DIRECTIONS: Beginning with the line that holds "remote control: none [248,312,276,349]" in the data below, give again every line through the one that holds "book: present [687,312,903,401]", exactly as written.

THE DATA:

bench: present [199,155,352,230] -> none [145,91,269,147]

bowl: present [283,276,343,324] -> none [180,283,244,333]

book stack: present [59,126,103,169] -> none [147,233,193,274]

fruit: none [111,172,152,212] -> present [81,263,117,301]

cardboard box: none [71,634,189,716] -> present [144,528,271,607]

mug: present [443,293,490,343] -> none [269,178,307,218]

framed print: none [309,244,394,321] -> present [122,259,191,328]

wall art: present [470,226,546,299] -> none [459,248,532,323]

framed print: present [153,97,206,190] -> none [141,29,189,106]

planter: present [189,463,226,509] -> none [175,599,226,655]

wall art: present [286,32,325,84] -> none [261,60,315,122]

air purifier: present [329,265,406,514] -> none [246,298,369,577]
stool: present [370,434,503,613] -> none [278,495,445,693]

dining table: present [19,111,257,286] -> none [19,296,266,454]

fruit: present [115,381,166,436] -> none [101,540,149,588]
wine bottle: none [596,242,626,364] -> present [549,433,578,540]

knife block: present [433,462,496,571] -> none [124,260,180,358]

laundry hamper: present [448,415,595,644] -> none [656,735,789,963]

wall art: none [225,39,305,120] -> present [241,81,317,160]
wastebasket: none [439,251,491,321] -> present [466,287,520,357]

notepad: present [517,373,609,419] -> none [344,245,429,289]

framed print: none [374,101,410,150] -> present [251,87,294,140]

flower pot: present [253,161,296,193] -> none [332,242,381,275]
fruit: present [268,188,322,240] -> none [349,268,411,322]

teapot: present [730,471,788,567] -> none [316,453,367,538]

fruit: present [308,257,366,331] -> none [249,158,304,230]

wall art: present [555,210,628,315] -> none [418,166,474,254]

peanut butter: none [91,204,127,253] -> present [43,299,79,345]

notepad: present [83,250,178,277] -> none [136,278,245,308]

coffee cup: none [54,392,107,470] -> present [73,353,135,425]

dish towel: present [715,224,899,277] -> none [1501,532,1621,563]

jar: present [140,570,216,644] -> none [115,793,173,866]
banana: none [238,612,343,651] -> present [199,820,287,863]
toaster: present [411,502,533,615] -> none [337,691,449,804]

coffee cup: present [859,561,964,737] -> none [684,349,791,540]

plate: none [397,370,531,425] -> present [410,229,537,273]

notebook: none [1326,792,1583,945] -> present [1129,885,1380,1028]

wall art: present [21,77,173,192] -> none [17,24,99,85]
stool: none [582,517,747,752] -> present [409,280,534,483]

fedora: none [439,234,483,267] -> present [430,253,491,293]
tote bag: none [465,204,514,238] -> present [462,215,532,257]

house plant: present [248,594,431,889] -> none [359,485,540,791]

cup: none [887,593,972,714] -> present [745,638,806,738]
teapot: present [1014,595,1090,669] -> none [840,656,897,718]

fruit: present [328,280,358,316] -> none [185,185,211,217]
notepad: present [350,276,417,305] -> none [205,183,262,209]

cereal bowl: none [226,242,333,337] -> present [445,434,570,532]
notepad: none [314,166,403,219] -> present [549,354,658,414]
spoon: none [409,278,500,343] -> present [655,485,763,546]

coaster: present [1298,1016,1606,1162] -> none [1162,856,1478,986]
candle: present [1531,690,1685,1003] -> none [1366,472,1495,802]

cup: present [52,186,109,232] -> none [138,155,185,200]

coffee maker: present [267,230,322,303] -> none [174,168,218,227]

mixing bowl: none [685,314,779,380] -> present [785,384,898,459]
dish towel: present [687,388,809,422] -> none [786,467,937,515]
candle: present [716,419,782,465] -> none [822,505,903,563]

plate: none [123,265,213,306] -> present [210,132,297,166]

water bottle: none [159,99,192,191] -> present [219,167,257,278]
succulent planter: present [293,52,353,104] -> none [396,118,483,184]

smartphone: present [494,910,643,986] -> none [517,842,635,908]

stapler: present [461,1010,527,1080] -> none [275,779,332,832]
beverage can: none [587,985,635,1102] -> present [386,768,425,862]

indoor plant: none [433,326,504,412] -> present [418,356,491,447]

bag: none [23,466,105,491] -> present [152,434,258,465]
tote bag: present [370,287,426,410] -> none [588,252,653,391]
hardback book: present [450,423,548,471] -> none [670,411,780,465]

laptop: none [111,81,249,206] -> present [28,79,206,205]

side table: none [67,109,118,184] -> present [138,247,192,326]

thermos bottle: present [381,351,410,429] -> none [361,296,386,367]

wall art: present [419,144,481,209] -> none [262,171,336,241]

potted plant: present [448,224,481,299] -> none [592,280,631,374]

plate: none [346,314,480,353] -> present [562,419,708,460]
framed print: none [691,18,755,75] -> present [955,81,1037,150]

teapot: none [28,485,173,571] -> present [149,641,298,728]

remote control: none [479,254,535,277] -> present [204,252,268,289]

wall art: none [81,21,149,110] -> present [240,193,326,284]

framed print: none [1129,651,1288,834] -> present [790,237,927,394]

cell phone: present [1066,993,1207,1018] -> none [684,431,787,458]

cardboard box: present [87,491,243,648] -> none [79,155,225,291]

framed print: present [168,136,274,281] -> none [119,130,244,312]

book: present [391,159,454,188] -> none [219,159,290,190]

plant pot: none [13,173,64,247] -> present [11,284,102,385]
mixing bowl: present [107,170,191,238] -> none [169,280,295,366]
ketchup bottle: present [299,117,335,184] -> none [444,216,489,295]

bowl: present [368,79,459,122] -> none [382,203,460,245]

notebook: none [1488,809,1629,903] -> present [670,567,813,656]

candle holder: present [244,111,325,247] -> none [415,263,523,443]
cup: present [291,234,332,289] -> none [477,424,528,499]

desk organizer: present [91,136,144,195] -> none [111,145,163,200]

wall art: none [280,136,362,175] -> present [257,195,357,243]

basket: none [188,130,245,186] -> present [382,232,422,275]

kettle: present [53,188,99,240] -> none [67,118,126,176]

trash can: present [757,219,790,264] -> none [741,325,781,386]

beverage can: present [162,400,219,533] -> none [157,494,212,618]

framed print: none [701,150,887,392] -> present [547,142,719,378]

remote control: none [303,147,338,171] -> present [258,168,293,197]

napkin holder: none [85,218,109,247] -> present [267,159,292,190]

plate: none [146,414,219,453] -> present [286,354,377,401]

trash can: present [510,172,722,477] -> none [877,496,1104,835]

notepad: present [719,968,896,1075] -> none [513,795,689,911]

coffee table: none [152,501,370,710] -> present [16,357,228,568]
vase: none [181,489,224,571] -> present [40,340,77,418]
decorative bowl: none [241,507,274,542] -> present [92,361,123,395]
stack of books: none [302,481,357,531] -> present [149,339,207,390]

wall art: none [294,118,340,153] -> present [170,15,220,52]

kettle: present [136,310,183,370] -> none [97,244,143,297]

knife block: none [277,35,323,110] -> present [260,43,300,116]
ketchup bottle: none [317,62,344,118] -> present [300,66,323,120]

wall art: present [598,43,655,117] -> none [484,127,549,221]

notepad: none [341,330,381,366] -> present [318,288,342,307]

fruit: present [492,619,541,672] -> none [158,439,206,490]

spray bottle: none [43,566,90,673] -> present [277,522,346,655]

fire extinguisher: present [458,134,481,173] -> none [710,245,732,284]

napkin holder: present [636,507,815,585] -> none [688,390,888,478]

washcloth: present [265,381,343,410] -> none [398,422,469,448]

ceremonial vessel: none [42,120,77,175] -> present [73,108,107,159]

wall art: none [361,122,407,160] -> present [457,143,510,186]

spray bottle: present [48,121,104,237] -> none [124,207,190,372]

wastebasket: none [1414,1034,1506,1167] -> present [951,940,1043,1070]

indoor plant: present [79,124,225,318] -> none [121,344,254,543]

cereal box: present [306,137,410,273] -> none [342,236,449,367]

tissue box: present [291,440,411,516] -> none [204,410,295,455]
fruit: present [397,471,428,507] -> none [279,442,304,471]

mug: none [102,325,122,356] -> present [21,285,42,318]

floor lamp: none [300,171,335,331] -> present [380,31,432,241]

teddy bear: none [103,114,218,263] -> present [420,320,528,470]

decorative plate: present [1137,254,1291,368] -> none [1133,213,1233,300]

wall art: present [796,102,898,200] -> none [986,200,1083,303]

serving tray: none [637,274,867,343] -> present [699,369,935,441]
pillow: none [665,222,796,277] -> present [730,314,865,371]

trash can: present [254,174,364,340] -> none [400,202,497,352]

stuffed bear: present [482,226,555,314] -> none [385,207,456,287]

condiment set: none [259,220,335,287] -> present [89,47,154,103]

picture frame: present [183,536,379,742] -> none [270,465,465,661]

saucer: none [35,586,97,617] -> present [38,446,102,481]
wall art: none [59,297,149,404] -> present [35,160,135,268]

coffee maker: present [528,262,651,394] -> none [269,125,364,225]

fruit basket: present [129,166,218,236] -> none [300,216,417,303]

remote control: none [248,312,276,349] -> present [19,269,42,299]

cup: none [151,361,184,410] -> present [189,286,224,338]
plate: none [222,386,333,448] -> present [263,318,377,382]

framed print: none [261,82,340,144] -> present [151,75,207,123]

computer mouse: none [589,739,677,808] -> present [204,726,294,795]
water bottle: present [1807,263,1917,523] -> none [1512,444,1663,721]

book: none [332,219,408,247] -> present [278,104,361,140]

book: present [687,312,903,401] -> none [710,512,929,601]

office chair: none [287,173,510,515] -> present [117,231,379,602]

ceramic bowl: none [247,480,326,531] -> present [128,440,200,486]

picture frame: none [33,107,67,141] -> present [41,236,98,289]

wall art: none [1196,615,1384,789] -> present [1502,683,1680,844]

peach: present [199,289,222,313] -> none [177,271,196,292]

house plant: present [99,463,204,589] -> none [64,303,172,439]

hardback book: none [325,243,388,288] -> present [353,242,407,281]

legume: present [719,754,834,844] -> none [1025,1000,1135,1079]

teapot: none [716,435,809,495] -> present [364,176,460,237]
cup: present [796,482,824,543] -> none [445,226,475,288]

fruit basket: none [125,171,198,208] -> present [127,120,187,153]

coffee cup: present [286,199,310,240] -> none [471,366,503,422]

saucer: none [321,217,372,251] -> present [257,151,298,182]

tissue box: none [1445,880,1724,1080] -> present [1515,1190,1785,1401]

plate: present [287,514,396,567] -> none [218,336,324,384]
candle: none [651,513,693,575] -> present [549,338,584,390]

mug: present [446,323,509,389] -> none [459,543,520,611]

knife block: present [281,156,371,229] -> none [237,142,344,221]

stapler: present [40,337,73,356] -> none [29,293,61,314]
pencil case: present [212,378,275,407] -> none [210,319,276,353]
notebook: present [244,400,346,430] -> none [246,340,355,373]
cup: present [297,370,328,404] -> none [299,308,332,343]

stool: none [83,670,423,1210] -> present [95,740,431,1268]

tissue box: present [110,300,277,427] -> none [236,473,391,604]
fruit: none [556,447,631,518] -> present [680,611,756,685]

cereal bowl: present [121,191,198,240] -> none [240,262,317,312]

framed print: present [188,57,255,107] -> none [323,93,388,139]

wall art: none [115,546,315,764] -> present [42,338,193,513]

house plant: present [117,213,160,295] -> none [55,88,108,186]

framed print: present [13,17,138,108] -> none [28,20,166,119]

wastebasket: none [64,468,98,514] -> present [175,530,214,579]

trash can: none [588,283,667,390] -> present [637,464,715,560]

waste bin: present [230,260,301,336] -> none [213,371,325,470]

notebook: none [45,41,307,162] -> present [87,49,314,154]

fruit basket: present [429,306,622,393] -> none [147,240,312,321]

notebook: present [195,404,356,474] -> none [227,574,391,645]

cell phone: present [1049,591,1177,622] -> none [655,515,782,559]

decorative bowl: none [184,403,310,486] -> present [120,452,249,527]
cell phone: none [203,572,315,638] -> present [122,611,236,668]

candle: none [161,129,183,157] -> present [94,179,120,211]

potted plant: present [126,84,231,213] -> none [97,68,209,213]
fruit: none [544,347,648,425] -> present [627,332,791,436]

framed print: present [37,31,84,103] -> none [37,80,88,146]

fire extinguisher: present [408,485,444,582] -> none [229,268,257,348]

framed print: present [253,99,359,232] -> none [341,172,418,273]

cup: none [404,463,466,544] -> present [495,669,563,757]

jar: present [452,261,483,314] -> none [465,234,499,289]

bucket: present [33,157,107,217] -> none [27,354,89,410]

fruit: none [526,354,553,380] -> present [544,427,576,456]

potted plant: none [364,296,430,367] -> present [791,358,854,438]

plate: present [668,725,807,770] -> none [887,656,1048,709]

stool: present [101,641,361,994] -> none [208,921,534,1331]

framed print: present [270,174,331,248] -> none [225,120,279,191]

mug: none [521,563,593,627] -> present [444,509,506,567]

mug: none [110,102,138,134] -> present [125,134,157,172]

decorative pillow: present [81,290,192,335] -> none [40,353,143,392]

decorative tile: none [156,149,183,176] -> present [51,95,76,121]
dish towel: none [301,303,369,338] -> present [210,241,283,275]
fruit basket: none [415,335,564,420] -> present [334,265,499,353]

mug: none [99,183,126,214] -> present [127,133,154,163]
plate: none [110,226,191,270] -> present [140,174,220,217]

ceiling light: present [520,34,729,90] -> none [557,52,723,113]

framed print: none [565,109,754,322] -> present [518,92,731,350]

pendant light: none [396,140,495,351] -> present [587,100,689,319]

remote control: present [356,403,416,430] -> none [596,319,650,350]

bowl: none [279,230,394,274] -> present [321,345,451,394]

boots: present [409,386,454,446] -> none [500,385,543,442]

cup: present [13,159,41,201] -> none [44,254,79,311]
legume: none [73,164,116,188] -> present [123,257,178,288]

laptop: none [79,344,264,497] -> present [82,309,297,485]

SOLUTION BELOW:
remote control: none [248,312,276,349] -> present [19,269,42,299]

cup: none [151,361,184,410] -> present [189,286,224,338]
plate: none [222,386,333,448] -> present [263,318,377,382]

framed print: none [261,82,340,144] -> present [151,75,207,123]

computer mouse: none [589,739,677,808] -> present [204,726,294,795]
water bottle: present [1807,263,1917,523] -> none [1512,444,1663,721]

book: none [332,219,408,247] -> present [278,104,361,140]

book: present [687,312,903,401] -> none [710,512,929,601]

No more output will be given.